In these and a host of other works, the concept of “culture” has been characterized as lacking explanatory power on a number of grounds. When “culture” is used to talk about the particular culture of a group of people—as in the phrases “American culture” or “Chinese culture”—it seems a-historical, reifying, and reductive. It also seems to some commentators hopelessly embedded in nineteenth-century European nationalisms and in the tastes of Western elites. For others, it suggests frames of analysis that exclude important considerations of the social, political, and economic. For still others, it is simply vague to the point of meaninglessness. The complaint against “culture” also has a disciplinary component in that some of its energy and vehemence of the complaints against “culture” are really directed at the various scholarly projects—cultural studies, new cultural history, new historicism, “reflexive” anthropology—that in the last few decades had called for a “cultural turn.” The resistance to “culture” is, in other words, in many cases motivated by a resistance to certain scholarly schools or movements.

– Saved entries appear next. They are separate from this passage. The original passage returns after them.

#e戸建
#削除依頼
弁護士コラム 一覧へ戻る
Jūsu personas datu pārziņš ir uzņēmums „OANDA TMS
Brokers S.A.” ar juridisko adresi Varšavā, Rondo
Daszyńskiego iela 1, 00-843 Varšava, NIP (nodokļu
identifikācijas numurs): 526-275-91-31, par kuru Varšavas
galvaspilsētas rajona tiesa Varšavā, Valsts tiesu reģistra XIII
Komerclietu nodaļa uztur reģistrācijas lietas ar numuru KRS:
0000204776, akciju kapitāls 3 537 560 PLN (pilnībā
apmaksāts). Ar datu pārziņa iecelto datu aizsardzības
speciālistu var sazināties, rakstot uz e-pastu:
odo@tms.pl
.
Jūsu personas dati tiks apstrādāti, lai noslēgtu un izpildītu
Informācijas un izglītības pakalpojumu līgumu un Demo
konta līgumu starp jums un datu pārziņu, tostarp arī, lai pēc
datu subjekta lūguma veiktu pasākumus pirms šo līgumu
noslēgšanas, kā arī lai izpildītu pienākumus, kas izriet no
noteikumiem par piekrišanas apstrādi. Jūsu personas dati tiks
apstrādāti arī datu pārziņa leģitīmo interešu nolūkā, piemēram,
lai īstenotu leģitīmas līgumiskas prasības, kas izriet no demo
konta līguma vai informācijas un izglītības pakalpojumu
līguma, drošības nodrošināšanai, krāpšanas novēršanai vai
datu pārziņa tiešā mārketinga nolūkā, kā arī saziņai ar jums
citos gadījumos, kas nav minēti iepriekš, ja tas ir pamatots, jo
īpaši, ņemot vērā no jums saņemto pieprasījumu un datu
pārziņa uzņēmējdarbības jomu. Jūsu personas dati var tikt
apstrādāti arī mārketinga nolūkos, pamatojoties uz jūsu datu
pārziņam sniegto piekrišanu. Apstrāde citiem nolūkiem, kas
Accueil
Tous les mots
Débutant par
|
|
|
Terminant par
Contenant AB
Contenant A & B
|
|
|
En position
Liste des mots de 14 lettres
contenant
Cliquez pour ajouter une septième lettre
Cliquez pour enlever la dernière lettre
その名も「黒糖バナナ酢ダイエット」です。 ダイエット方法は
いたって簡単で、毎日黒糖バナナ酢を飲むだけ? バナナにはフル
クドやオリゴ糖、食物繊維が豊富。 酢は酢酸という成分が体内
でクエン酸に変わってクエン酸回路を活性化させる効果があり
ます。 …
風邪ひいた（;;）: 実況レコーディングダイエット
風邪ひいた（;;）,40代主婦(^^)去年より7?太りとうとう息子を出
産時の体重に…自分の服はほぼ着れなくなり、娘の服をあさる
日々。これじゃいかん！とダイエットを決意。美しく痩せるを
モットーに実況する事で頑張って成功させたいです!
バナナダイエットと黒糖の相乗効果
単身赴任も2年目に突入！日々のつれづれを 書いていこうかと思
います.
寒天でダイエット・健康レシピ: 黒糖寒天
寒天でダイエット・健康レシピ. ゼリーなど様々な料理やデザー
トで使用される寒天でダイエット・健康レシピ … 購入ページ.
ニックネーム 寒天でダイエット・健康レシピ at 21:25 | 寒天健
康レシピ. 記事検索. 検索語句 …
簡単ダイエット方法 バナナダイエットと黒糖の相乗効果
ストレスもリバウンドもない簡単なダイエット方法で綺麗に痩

The project of this book is quite simply to interrogate the turn away from culture, and to propose ways that culture may still be of use to us in our global present.  After introducing the different criticisms of  “culture” and offering an account of some of their shortcomings, I show how it was that culture emerged as a key interdisciplinary concept in the context of the sometimes antithetical pressures of identity politics and the moment of poststructuralist theory. I then discuss culture as a term of disciplinary formation and maintenance, especially in relation to anthropology and American Studies, and take up culture as a key term for understanding globalization. Finally, I describe some new conceptual uses of culture, like cultural property and cultural rights, that  suggest that culture continues to be a useful and important term for coming to grips with our world and humanity’s place within it.  

(note: See Adam Kuper, Culture: The Anthropologists' Account (1999); Terry Eagleton, The Idea of Culture (2000); Victoria Bonnell and Lynn Hunt ed. Beyond the Cultural Turn (Berkeley: University of California Press, 1999); Richard G. Fox and Barbara J. King, eds. Anthropology Beyond Culture (New York: Berg) 2002; and Hegeman, Patterns for America: Modernism and the Concept of Culture (1999) 193-213.)